We have put a man on the moon, landed a craft on Mars and just took a picture of a black hole. But, a little closer to home, we still don’t know how high Mount Everest is.
What we do know is that it is the highest mountain on our planet, and the current measurement we have, 29,029-feet, or 8,848-meters, has been contested ever since a group of British officers during their rule in India first surveyed the peak in 1849. But in January next year, Nepal plans to end the nearly two-century-long controversy and declare, once and for all, the height – both snow and rock height – of the world’s tallest mountain.
China believes the mountain could be over ten feet shorter than the official measurement while the US National Geographic Society believes it is actually over five foot higher. And the 7.8 magnitude earthquake that hit Nepal in April 2015 cast further doubt on the Indian reading. The severity of the quake is believed to have altered the height of some areas of Nepal by up to 30 feet, thanks to shifting tectonic plates.

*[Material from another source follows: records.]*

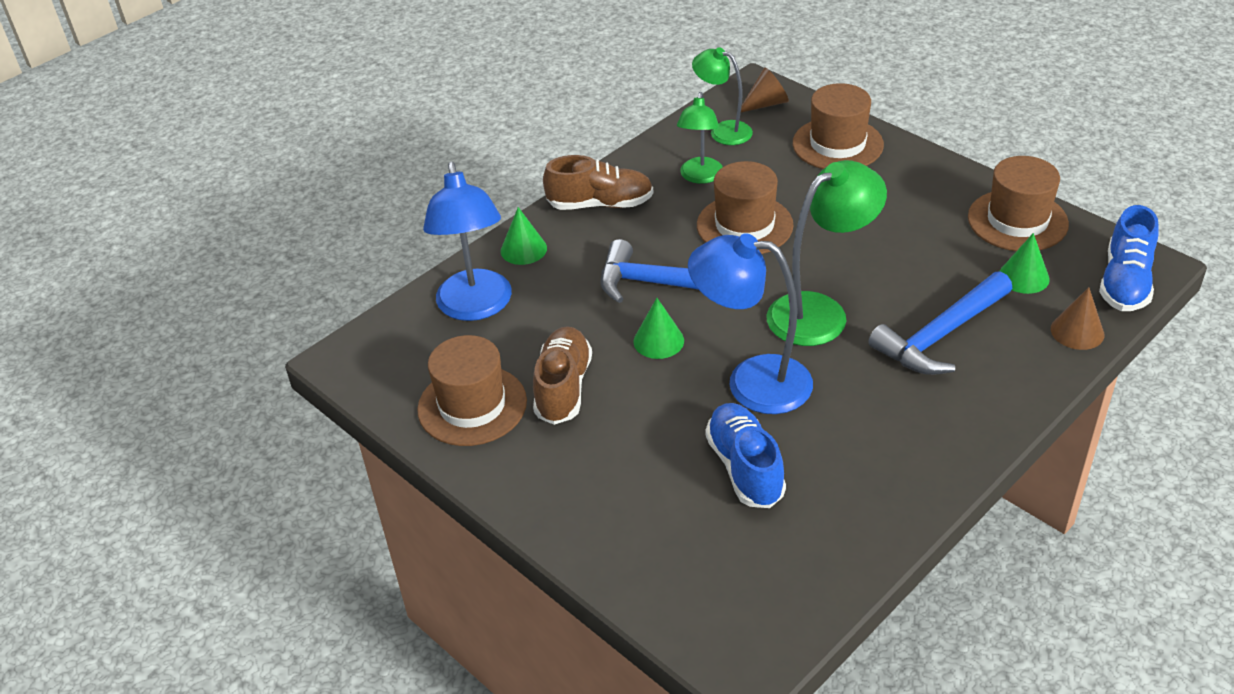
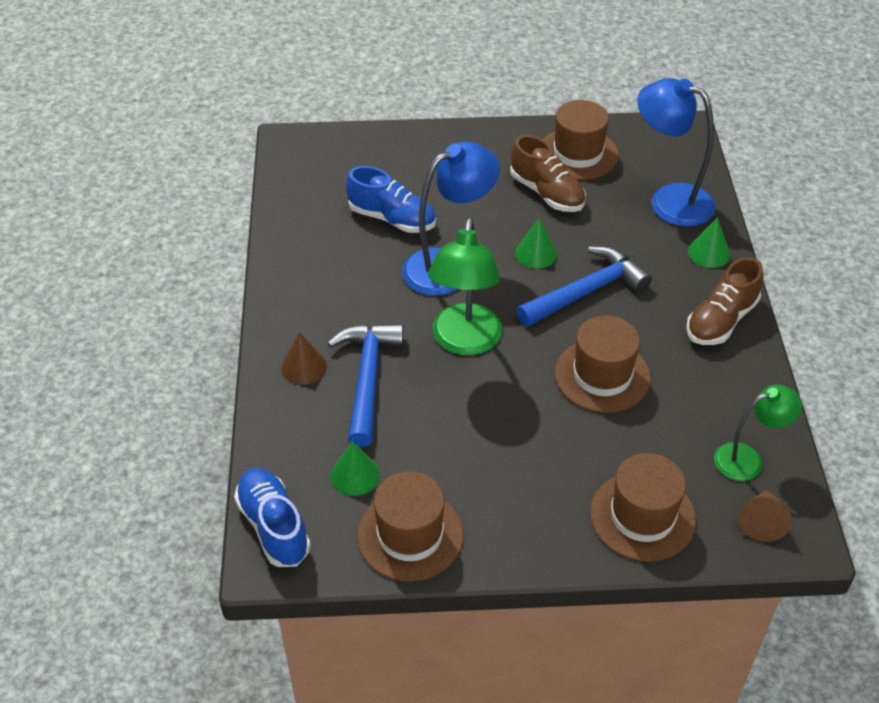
camera: 130 degrees right, 5 degrees up
green lamp [677,92,723,184] -> none
brown cone [1051,287,1104,350] -> brown cone moved to [281,332,327,385]

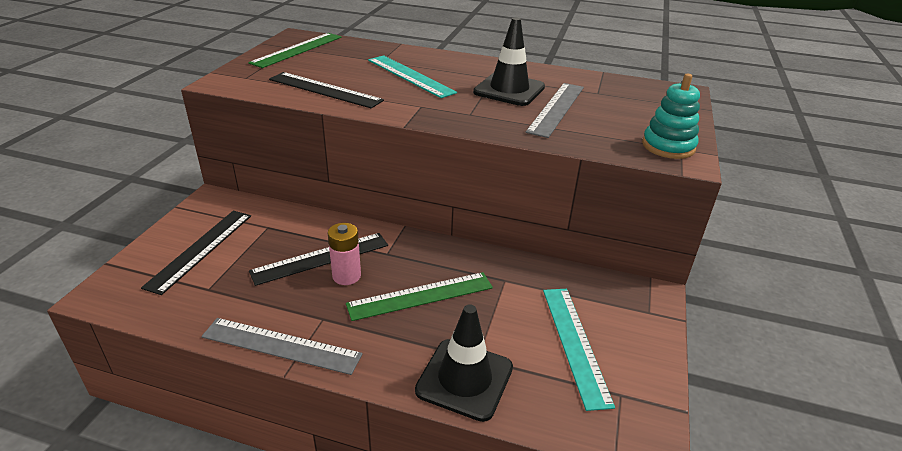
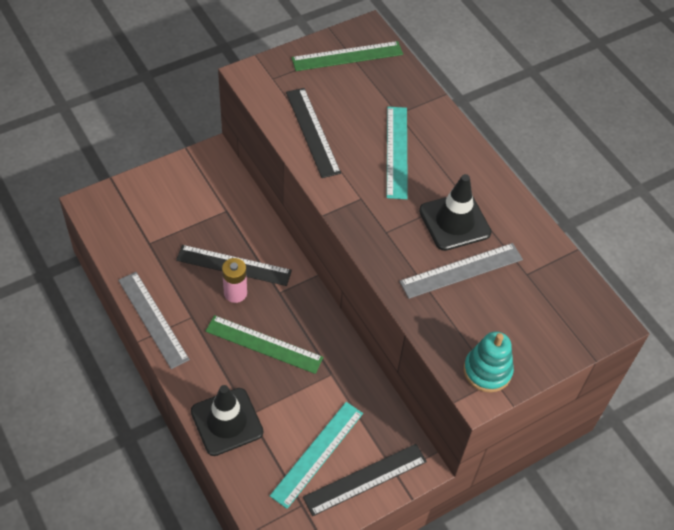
camera: 40 degrees right, 20 degrees up
black ruler [141,211,251,295] -> black ruler moved to [303,444,427,516]

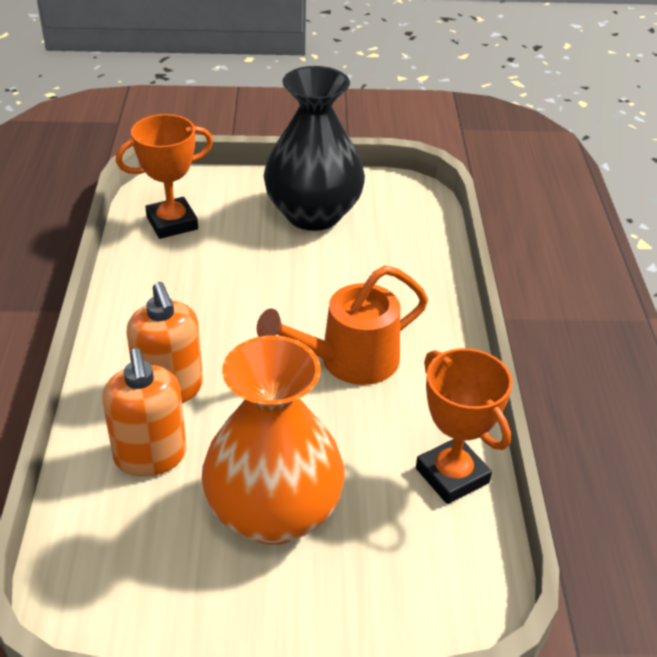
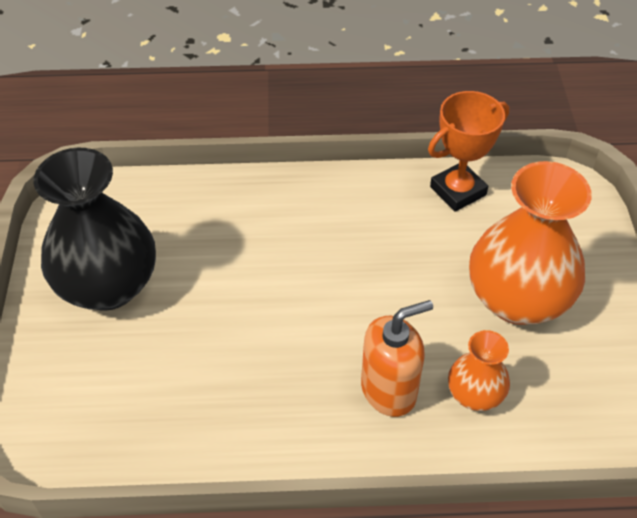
camera: 90 degrees left, 10 degrees up
orange soap dispenser [102,348,187,476] -> orange vase [448,330,510,411]
orange trophy [116,114,213,239] -> none
orange watering can [257,266,428,385] -> none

This month a two-member Nepali survey team will, after reaching the summit, switch on a Global Navigation Satellite System receiver to store data from the satellite to pinpoint its geographic location. The surveyors will use the Trimble R10 device manufactured by California-based developer of Global Navigation Satellite System receivers, that has been gifted by New Zealand.
Chief Survey Officer Khim Lal Gautam and Survey Officer Rabin Karki will be assisted by a number of Sherpa climbers up to the Everest. The other two survey officers – Suraj Singh Bhandari and Yuba Raj Dhital – will remain at base camp to assist the surveyors and monitor activities, at an altitude of 5,364m.
“The observation sessions can last for around 10 minutes at the peak,” said Susheel Dangol, Chief Survey Officer of the Everest Height Measurement Secretariat, under the Department of Survey. “The device will be switched on at the peak to receive data from the satellites.”
To measure the height of the mountain, within centimeter accuracy, the department will be conducting four sets of surveys: precise leveling, trigonometric leveling, gravity survey, and GNSS survey, covering 285 points with 12 different observation stations. Of the 12 observation stations, nine are located in hills of Sankhuwasava, Bhojpur and Solukhumbu districts. Since 2017, a huge survey team of 81 people has been working on the project. The total cost for the three-year project could hover to around $2.5 million.
To measure the rock height, the department will use ground penetrating radar which uses a high-frequency radio signal. The signals penetrate snow but return after hitting the rock, which is then received and stored digitally. Surveyors then calculate the two-way travel time of the radio signal to ascertain the actual snow depth.
Nepal, which is home to eight of the 14 highest mountains in the world over 8,000m, has never measured the peak on its own and has been officially using the peak’s snow height of 8,848m above sea level. After the survey on Everest is conducted, they plan to use the same method to measure other mountains in the region.